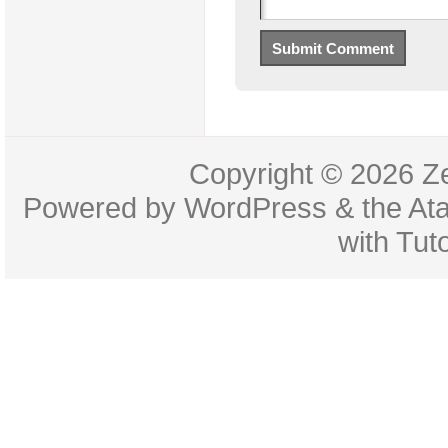
Copyright © 2026
Z
Powered by
WordPress
& the
At
with
Tuto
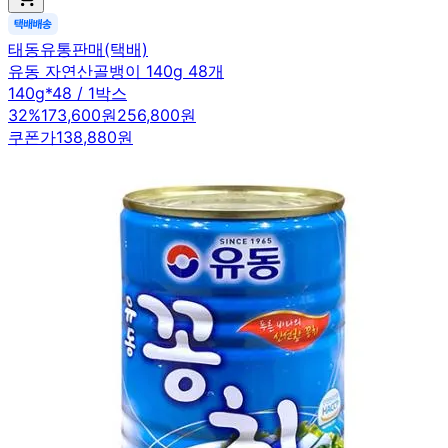
태동유통판매(택배)
유동 자연산골뱅이 140g 48개
140g*48 / 1박스
32
%
173,600원
256,800원
쿠폰가
138,880원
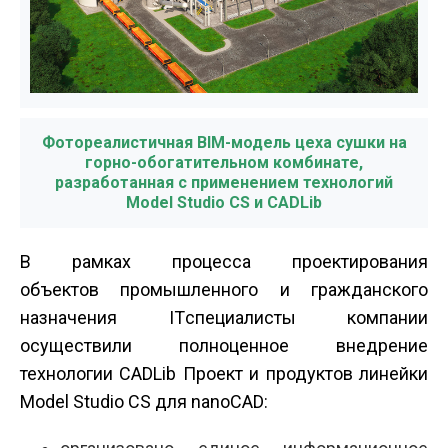
Фотореалистичная BIM-модель цеха сушки на
горно-обогатительном комбинате,
разработанная с применением технологий
Model Studio CS и CADLib
В рамках процесса проектирования
объектов промышленного и гражданского
назначения IT­специалисты компании
осуществили полноценное внедрение
технологии CADLib Проект и продуктов линейки
Model Studio CS для nanoCAD:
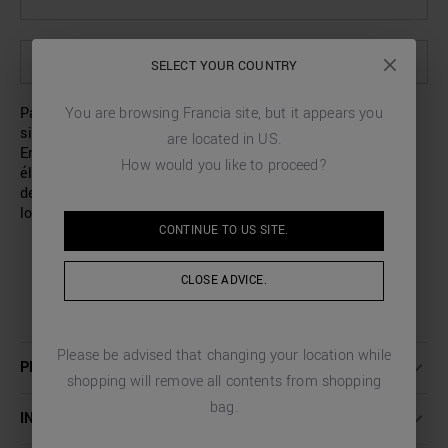
SÉLECTIONNEZ LES OPTIONS POUR VOIR LA DISPONIBILITÉ EN MAGASIN
SELECT YOUR COUNTRY
Parfait pour compléter le look décontracté, ce pantalon
You are browsing
Francia
site, but it appears you
signé Antony Morato présente une coupe classique.
are located in
US
.
Entièrement réalisé en coton doux, il est doté d’un
How would you like to proceed?
élastique avec un cordon de serrage réglable à la taille. Le
design est complété par deux poches zippées placées le
long de la jambe et une poche passepoilée au dos.
CONTINUE TO
US
SITE.
CLOSE ADVICE.
Please be advised that changing your location while
PLUS DE DÉTAILS
shopping will remove all contents from shopping
bag.
INSTRUCTIONS DE LAVAGE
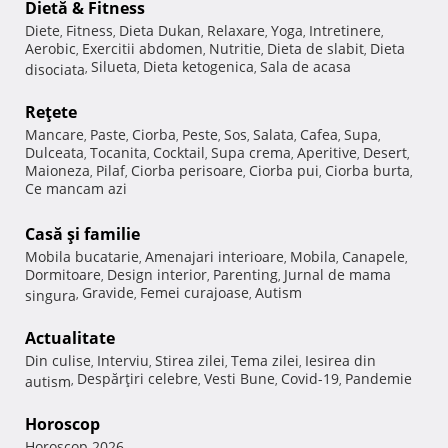
Dietă & Fitness
Diete
Fitness
Dieta Dukan
Relaxare
Yoga
Intretinere
,
,
,
,
,
,
Aerobic
Exercitii abdomen
Nutritie
Dieta de slabit
Dieta
,
,
,
,
Silueta
Dieta ketogenica
Sala de acasa
disociata
,
,
,
Reţete
Mancare
Paste
Ciorba
Peste
Sos
Salata
Cafea
Supa
,
,
,
,
,
,
,
,
Dulceata
Tocanita
Cocktail
Supa crema
Aperitive
Desert
,
,
,
,
,
,
Maioneza
Pilaf
Ciorba perisoare
Ciorba pui
Ciorba burta
,
,
,
,
,
Ce mancam azi
Casă şi familie
Mobila bucatarie
Amenajari interioare
Mobila
Canapele
,
,
,
,
Dormitoare
Design interior
Parenting
Jurnal de mama
,
,
,
Gravide
Femei curajoase
Autism
singura
,
,
,
Actualitate
Din culise
Interviu
Stirea zilei
Tema zilei
Iesirea din
,
,
,
,
Despărţiri celebre
Vesti Bune
Covid-19
Pandemie
autism
,
,
,
,
Horoscop
Horoscop 2026
,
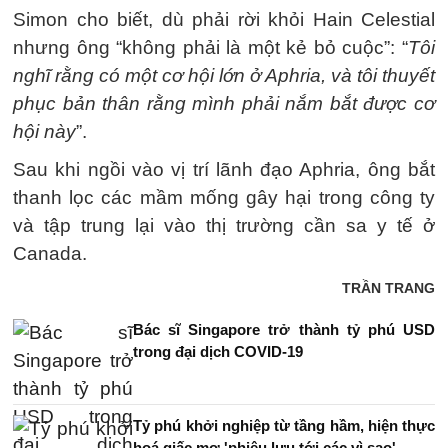
Simon cho biết, dù phải rời khỏi Hain Celestial
nhưng ông “không phải là một kẻ bỏ cuộc”: “
Tôi
nghĩ rằng có một cơ hội lớn ở Aphria, và tôi thuyết
phục bản thân rằng mình phải nắm bắt được cơ
hội này
”.
Sau khi ngồi vào vị trí lãnh đạo Aphria, ông bắt
thanh lọc các mầm mống gây hại trong công ty
và tập trung lại vào thị trường cần sa y tế ở
Canada.
TRẦN TRANG
Bác sĩ Singapore trở thành tỷ phú USD
trong đại dịch COVID-19
Tỷ phú khởi nghiệp từ tầng hầm, hiện thực
hoá giấc mơ 'phiêu lưu tới các vì sao'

====================

- **Directions for this task**
Of the lines above, copy each one that contains the word "Aphria".

- **Response area**
nghĩ rằng có một cơ hội lớn ở Aphria, và tôi thuyết
Sau khi ngồi vào vị trí lãnh đạo Aphria, ông bắt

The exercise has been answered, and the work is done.